------ Dataset content

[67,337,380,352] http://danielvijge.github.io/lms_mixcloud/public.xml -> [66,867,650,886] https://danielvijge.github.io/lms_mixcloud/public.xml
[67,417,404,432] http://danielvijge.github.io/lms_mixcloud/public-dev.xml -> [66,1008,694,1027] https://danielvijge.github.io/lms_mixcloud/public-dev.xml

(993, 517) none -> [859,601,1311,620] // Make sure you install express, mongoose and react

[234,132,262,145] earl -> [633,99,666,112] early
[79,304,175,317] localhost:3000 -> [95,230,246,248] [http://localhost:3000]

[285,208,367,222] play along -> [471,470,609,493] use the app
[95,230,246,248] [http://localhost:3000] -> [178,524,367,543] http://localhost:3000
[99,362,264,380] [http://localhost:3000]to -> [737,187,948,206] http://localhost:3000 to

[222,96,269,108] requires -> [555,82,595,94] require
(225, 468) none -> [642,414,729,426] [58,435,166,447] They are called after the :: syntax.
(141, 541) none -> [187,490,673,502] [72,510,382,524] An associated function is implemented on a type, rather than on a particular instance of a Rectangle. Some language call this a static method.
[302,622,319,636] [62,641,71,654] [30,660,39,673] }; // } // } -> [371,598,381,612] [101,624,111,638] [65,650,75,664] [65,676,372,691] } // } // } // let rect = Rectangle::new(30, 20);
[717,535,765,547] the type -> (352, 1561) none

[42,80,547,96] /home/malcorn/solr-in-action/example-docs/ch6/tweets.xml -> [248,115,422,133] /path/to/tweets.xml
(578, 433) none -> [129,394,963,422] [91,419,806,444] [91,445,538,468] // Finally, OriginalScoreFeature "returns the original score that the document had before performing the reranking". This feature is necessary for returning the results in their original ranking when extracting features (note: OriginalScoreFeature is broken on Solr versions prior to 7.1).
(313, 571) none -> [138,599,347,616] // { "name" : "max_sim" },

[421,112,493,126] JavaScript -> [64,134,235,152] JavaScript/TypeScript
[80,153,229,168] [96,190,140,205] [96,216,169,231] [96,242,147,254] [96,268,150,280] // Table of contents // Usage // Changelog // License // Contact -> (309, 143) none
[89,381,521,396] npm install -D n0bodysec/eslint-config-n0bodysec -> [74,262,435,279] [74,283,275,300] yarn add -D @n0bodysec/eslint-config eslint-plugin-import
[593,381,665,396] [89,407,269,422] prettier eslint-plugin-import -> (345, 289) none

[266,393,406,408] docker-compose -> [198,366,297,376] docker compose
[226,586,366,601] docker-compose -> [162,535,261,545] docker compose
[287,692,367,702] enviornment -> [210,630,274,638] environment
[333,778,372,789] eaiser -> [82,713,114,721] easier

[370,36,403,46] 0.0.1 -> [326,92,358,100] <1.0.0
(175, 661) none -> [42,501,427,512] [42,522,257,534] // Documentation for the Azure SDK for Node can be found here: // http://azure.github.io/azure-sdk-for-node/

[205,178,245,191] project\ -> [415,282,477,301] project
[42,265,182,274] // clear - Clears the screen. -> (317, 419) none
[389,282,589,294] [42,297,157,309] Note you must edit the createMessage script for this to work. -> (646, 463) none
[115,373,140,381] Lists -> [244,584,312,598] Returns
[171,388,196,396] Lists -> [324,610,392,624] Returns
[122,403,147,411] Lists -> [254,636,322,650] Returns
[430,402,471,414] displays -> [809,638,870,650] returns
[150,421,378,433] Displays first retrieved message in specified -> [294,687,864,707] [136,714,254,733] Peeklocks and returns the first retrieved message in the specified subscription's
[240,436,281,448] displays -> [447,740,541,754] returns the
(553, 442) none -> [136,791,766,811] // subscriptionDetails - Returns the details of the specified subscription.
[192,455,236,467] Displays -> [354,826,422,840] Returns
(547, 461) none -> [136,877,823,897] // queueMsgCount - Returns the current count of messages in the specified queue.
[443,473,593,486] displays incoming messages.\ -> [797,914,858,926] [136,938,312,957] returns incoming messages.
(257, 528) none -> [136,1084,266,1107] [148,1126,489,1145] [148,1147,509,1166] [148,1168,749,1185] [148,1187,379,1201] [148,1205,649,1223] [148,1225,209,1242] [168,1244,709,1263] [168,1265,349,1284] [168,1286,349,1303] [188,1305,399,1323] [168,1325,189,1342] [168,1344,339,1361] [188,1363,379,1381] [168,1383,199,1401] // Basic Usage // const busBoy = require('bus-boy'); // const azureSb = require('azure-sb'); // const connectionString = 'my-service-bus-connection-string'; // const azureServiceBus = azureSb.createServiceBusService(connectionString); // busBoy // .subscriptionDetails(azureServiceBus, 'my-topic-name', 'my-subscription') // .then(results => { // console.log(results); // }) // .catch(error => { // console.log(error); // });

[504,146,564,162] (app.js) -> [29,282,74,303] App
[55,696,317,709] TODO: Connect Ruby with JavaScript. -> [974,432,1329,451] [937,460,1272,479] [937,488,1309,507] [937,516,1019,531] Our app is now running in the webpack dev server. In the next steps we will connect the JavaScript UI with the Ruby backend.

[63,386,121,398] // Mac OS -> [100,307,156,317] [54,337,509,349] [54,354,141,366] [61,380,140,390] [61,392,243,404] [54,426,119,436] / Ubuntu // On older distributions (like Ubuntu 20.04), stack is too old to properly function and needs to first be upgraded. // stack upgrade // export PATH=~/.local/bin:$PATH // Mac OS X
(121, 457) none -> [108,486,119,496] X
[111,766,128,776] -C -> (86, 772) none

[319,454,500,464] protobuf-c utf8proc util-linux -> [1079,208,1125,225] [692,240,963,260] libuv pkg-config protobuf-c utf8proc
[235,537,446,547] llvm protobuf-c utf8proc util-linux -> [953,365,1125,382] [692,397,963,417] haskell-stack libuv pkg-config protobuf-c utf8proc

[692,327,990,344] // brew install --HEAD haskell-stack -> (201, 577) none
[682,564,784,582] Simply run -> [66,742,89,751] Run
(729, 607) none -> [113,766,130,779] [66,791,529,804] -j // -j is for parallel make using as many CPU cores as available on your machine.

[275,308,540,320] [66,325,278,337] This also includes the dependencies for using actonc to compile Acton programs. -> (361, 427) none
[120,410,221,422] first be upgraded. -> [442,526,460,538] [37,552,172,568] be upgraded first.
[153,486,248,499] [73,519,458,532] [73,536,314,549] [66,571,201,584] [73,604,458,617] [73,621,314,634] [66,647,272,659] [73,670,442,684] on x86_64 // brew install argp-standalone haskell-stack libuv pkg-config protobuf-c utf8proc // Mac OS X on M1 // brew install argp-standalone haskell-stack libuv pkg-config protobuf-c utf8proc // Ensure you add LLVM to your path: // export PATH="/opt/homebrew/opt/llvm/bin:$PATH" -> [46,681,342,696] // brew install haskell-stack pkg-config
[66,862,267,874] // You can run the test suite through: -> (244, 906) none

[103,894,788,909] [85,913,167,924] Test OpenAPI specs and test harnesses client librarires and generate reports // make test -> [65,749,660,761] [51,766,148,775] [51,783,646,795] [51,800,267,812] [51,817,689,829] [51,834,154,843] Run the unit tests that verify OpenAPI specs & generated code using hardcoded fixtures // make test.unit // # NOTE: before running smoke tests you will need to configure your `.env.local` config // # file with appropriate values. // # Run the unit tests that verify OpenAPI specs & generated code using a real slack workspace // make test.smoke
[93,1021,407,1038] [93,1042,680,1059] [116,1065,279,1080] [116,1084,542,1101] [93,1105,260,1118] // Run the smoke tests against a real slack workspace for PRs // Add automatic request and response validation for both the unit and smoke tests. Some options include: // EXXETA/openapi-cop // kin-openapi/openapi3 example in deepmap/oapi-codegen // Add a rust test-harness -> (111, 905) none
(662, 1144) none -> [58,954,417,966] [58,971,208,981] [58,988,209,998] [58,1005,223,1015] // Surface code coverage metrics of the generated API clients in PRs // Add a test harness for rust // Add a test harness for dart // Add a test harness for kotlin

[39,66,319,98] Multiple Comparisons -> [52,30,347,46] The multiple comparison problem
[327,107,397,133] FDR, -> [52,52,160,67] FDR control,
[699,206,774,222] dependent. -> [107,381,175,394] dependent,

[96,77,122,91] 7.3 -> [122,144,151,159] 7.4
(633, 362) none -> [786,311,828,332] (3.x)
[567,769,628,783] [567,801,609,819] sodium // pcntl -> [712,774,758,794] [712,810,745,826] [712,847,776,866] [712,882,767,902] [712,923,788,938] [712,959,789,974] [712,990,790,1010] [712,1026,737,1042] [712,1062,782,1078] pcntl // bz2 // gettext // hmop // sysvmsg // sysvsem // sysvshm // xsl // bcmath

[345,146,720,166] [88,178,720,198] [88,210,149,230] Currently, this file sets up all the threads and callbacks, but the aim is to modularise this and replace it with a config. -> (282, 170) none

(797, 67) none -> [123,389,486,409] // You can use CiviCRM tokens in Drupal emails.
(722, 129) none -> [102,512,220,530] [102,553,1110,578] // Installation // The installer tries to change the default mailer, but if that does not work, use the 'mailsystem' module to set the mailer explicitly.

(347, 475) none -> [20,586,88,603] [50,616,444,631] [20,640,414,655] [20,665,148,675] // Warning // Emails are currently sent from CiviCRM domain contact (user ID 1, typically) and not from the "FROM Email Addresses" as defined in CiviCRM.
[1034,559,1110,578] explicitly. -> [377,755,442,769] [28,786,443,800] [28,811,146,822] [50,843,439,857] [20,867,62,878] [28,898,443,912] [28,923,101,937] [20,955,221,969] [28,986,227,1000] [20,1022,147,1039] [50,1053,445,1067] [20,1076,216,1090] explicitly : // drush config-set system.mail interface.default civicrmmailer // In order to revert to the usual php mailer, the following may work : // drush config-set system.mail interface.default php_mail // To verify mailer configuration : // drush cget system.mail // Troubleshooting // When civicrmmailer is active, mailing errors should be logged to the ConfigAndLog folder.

------------

## Work to be completed
Restate word for word only the lines above from the line containing "[699,206,774,222] dependent. ->" to the line containing "(633, 362) none -> [786,311,828,332] (3.x)", both of them included.

## Response
[699,206,774,222] dependent. -> [107,381,175,394] dependent,

[96,77,122,91] 7.3 -> [122,144,151,159] 7.4
(633, 362) none -> [786,311,828,332] (3.x)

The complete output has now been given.